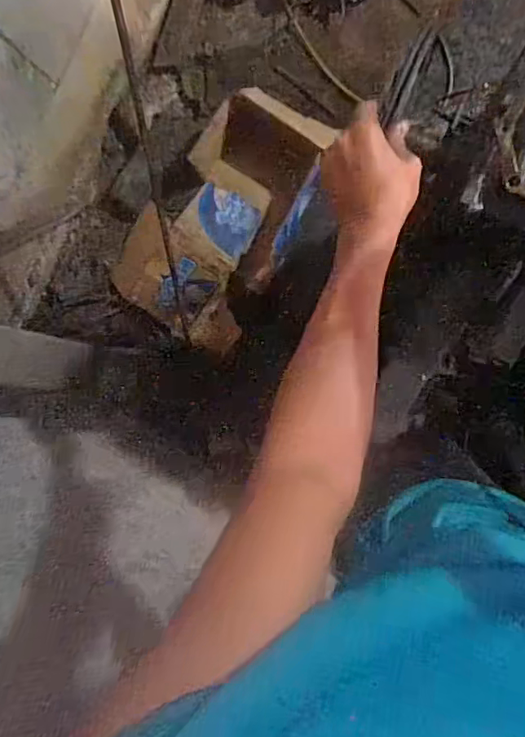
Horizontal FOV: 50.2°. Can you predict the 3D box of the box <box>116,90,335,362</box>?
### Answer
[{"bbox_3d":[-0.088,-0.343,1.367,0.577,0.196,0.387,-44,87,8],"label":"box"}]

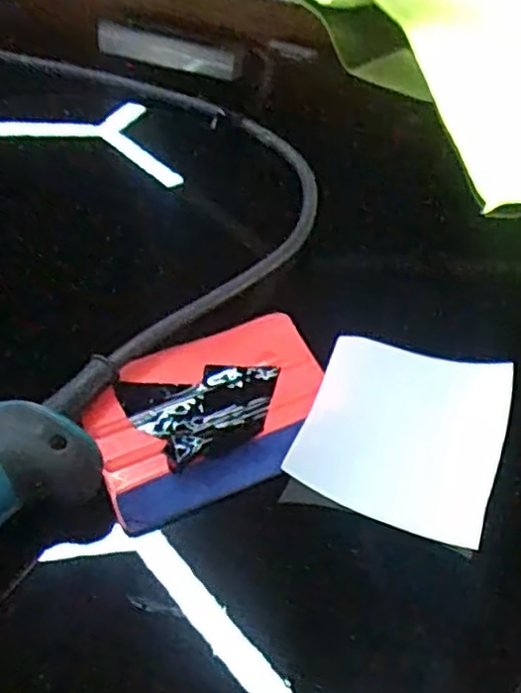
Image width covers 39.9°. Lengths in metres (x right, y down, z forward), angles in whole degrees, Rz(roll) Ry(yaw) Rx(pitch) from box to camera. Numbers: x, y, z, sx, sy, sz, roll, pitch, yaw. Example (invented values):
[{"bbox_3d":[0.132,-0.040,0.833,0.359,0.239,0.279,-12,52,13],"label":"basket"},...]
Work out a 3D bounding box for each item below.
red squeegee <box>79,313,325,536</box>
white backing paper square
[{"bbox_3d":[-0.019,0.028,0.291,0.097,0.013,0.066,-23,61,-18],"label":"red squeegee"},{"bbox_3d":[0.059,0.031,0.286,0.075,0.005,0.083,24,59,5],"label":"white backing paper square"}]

* * *

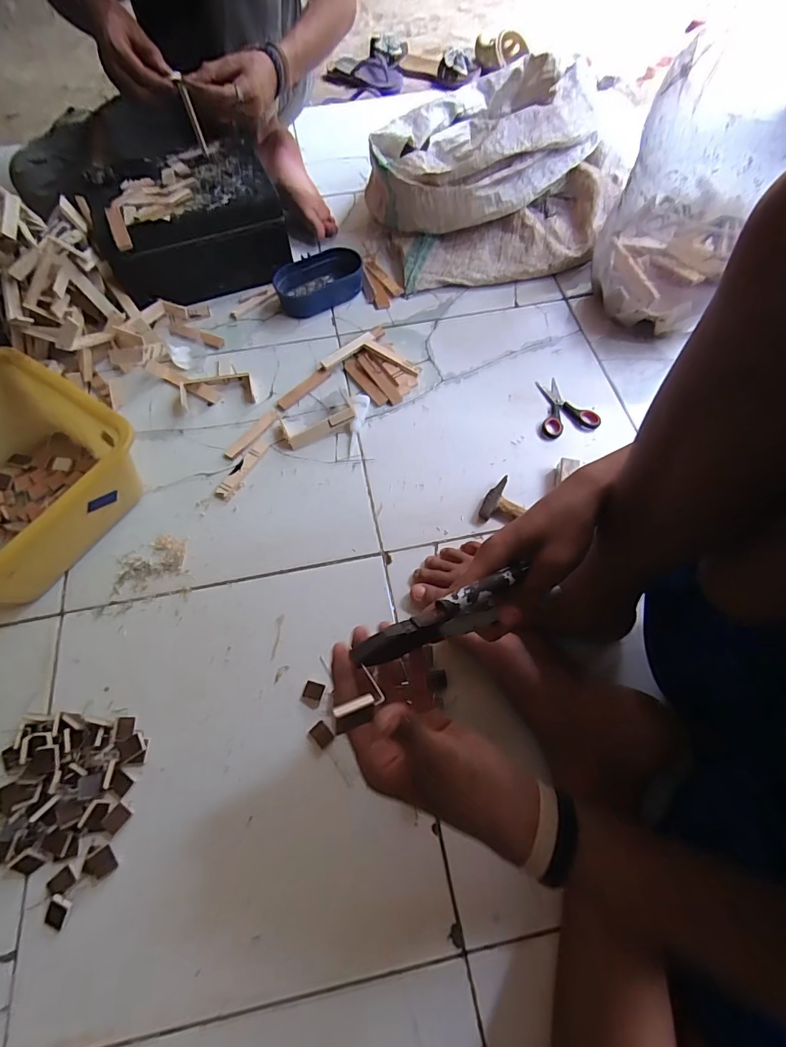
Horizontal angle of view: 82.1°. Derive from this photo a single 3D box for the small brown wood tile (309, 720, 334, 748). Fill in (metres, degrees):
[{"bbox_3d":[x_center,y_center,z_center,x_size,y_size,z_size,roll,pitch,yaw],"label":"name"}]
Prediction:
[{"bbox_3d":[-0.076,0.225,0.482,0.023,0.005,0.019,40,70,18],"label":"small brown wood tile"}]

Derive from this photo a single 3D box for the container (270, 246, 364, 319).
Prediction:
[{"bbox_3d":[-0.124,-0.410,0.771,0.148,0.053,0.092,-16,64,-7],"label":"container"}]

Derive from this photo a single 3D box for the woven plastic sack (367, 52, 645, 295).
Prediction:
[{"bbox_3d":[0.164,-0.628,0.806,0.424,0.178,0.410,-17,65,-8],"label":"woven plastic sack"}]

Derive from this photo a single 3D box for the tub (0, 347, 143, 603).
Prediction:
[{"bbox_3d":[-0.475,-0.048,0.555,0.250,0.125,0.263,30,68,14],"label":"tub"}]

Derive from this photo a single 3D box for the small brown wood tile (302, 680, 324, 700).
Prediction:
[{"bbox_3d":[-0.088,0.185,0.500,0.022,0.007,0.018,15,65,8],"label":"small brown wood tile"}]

--

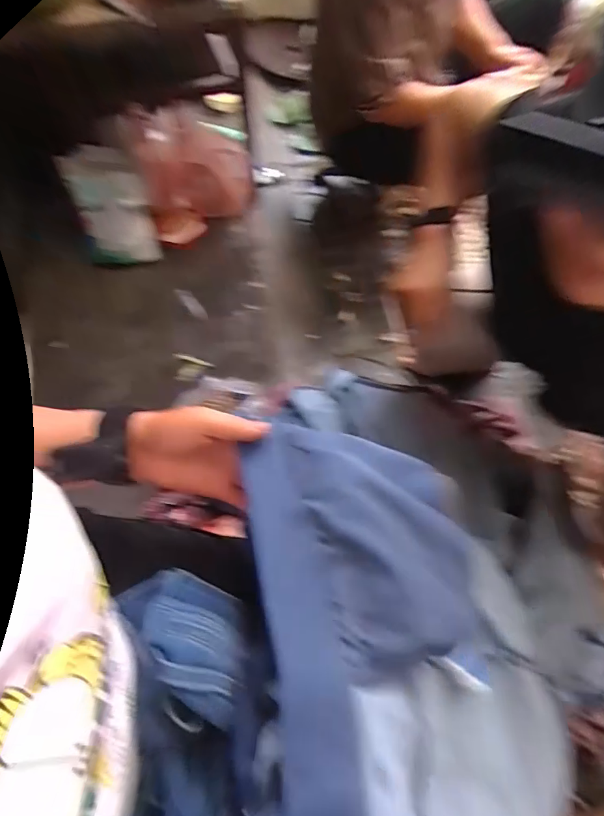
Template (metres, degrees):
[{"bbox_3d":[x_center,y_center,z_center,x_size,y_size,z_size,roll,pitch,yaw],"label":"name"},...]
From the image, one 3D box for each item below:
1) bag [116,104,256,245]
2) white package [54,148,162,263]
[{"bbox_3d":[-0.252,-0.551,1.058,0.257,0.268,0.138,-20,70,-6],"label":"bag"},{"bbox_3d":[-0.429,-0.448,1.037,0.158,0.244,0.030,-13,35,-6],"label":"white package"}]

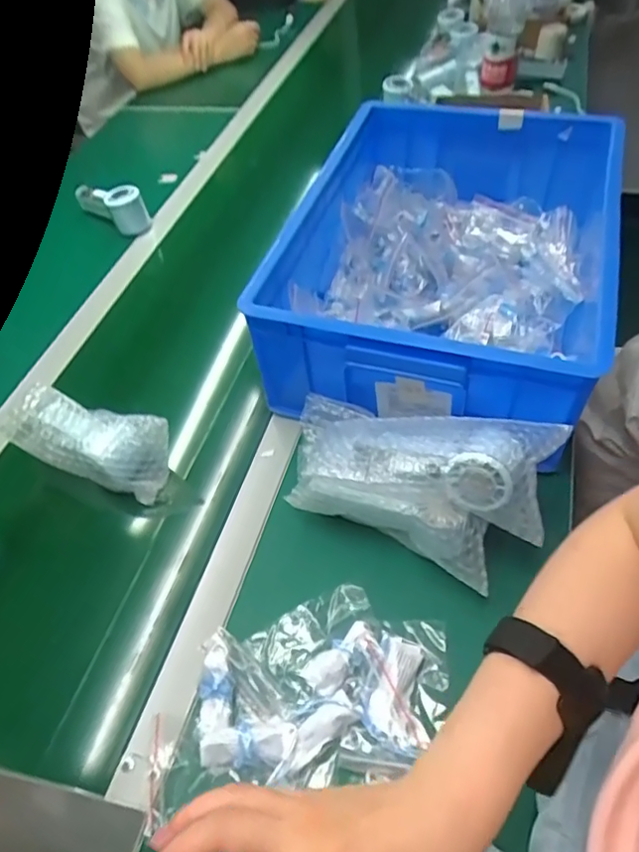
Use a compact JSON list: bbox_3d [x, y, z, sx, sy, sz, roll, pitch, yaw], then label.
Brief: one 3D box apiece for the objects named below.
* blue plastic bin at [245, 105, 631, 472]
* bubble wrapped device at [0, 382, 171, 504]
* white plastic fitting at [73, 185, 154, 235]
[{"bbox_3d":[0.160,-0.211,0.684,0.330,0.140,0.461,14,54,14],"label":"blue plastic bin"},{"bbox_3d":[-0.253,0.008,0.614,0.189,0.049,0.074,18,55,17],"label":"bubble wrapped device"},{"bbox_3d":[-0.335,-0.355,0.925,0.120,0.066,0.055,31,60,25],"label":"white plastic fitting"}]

**Aim of the exercise**
Search the preceding listing for the word "metres" and pull out every line that holds it.

**Solution to this problem**
Image width covers 39.9°. Lengths in metres (x right, y down, z forward), angles in whole degrees, Rz(roll) Ry(yaw) Rx(pitch) from box to camera. Numbers: x, y, z, sx, sy, sz, roll, pitch, yaw. Example (invented values):
Horizontal angle of view: 82.1°. Derive from this photo a single 3D box for the small brown wood tile (309, 720, 334, 748). Fill in (metres, degrees):
Template (metres, degrees):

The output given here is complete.